> _What is being asked_: Put the stretch of the listing from its first line through the line containing "state / province: Fco. Morazán" into a two-column CSV with the columns field and value, one row per line. Quote each field and turn any line breaks into spaces.

Dataset rows:
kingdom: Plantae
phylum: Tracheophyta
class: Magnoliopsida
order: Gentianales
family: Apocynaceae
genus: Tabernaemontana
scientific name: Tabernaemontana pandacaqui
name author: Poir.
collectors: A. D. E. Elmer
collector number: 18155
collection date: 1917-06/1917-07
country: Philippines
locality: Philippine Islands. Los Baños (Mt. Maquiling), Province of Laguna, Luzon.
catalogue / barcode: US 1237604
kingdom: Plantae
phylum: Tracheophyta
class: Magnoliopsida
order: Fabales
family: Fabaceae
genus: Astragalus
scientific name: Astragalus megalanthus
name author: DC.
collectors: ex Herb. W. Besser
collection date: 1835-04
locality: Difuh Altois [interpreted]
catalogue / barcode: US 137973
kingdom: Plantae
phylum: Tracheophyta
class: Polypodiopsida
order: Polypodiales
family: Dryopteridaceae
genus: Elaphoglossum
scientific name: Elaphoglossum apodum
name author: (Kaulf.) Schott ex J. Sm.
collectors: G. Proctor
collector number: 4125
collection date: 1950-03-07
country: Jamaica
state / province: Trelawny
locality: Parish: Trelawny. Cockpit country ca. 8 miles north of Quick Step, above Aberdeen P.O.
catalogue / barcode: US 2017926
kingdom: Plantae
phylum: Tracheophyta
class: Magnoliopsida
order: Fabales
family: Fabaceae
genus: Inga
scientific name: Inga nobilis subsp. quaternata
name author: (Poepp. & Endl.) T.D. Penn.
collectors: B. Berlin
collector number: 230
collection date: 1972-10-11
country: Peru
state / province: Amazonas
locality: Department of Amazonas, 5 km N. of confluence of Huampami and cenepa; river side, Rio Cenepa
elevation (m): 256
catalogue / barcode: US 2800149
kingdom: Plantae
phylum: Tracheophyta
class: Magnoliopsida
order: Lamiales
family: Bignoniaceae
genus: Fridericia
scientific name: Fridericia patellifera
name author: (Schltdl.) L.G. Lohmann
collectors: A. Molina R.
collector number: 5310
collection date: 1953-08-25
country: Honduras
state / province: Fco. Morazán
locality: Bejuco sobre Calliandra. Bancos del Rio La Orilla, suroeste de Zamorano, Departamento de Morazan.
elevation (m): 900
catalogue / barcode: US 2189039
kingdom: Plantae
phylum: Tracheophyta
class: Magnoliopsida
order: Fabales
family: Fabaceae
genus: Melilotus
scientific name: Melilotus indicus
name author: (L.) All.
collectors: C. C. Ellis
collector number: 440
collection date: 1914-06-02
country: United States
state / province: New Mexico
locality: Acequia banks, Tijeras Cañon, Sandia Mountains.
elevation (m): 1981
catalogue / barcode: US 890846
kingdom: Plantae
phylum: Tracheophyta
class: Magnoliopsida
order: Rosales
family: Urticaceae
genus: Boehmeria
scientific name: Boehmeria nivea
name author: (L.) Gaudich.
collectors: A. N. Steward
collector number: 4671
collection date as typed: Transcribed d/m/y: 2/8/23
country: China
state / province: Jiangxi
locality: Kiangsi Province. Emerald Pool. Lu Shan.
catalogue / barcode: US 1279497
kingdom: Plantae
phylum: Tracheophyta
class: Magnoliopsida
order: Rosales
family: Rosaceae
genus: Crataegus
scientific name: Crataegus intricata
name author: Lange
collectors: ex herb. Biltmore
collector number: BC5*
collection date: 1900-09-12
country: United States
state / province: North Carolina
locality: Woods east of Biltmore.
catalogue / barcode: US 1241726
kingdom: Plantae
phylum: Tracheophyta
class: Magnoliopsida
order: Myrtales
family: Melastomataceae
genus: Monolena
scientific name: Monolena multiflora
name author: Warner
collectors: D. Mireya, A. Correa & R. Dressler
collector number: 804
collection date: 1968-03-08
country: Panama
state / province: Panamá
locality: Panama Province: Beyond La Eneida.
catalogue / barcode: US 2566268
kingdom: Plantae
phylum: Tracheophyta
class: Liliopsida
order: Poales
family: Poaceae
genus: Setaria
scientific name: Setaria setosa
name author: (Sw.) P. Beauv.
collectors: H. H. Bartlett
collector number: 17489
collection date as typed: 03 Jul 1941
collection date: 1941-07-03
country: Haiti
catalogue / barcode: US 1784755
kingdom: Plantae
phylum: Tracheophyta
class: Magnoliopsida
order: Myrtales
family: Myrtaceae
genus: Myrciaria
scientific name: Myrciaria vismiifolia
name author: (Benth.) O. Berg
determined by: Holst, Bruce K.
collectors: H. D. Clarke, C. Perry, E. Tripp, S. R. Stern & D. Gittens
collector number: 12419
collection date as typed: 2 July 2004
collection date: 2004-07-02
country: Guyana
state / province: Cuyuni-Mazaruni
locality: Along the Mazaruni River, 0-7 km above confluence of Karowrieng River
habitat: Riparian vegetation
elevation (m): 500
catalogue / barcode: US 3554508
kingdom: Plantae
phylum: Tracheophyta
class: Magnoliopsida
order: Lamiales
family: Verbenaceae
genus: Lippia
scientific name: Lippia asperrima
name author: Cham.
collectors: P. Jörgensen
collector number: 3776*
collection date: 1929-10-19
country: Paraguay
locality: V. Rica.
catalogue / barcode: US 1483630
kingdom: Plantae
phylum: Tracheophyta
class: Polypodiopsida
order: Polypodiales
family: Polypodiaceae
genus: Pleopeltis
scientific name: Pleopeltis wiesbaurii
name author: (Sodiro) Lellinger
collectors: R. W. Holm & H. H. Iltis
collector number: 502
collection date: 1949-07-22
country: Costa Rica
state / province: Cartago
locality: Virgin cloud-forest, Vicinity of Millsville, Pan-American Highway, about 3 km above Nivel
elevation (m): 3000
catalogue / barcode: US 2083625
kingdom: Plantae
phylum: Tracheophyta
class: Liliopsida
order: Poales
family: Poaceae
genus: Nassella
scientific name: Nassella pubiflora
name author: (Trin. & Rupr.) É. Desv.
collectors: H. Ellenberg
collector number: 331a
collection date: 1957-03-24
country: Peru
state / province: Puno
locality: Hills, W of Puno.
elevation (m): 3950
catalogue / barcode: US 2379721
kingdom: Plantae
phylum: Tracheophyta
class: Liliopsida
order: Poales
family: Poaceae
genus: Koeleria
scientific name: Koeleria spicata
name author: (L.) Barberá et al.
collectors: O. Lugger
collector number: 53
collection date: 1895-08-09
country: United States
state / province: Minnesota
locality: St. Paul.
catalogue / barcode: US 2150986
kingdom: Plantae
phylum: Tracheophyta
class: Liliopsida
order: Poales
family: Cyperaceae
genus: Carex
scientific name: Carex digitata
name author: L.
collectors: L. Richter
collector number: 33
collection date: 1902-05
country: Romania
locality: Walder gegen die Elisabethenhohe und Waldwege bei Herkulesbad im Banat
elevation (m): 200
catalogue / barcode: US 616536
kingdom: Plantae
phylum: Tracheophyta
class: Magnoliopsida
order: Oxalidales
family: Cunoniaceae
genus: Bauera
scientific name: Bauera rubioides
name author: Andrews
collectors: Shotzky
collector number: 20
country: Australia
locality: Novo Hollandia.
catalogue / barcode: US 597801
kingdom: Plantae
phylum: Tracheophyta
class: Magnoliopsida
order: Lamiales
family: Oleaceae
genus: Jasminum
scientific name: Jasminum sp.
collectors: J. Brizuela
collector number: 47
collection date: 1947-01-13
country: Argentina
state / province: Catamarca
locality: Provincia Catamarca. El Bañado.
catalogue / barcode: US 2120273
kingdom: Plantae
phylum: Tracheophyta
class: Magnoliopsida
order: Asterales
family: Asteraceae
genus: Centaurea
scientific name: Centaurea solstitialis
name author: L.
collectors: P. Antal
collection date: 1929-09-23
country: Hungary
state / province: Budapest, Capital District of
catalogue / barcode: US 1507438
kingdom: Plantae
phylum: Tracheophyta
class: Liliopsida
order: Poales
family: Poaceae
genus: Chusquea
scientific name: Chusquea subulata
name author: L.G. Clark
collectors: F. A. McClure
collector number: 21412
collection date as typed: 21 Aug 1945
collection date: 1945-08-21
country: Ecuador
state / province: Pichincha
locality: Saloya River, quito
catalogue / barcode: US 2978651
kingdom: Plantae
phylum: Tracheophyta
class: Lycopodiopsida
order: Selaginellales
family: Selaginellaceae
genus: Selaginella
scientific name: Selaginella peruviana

> _Completed task_:
field,value
"kingdom:","Plantae"
"phylum:","Tracheophyta"
"class:","Magnoliopsida"
"order:","Gentianales"
"family:","Apocynaceae"
"genus:","Tabernaemontana"
"scientific name:","Tabernaemontana pandacaqui"
"name author:","Poir."
"collectors:","A. D. E. Elmer"
"collector number:","18155"
"collection date:","1917-06/1917-07"
"country:","Philippines"
"locality:","Philippine Islands. Los Baños (Mt. Maquiling), Province of Laguna, Luzon."
"catalogue / barcode:","US 1237604"
"kingdom:","Plantae"
"phylum:","Tracheophyta"
"class:","Magnoliopsida"
"order:","Fabales"
"family:","Fabaceae"
"genus:","Astragalus"
"scientific name:","Astragalus megalanthus"
"name author:","DC."
"collectors:","ex Herb. W. Besser"
"collection date:","1835-04"
"locality:","Difuh Altois [interpreted]"
"catalogue / barcode:","US 137973"
"kingdom:","Plantae"
"phylum:","Tracheophyta"
"class:","Polypodiopsida"
"order:","Polypodiales"
"family:","Dryopteridaceae"
"genus:","Elaphoglossum"
"scientific name:","Elaphoglossum apodum"
"name author:","(Kaulf.) Schott ex J. Sm."
"collectors:","G. Proctor"
"collector number:","4125"
"collection date:","1950-03-07"
"country:","Jamaica"
"state / province:","Trelawny"
"locality:","Parish: Trelawny. Cockpit country ca. 8 miles north of Quick Step, above Aberdeen P.O."
"catalogue / barcode:","US 2017926"
"kingdom:","Plantae"
"phylum:","Tracheophyta"
"class:","Magnoliopsida"
"order:","Fabales"
"family:","Fabaceae"
"genus:","Inga"
"scientific name:","Inga nobilis subsp. quaternata"
"name author:","(Poepp. & Endl.) T.D. Penn."
"collectors:","B. Berlin"
"collector number:","230"
"collection date:","1972-10-11"
"country:","Peru"
"state / province:","Amazonas"
"locality:","Department of Amazonas, 5 km N. of confluence of Huampami and cenepa; river side, Rio Cenepa"
"elevation (m):","256"
"catalogue / barcode:","US 2800149"
"kingdom:","Plantae"
"phylum:","Tracheophyta"
"class:","Magnoliopsida"
"order:","Lamiales"
"family:","Bignoniaceae"
"genus:","Fridericia"
"scientific name:","Fridericia patellifera"
"name author:","(Schltdl.) L.G. Lohmann"
"collectors:","A. Molina R."
"collector number:","5310"
"collection date:","1953-08-25"
"country:","Honduras"
"state / province:","Fco. Morazán"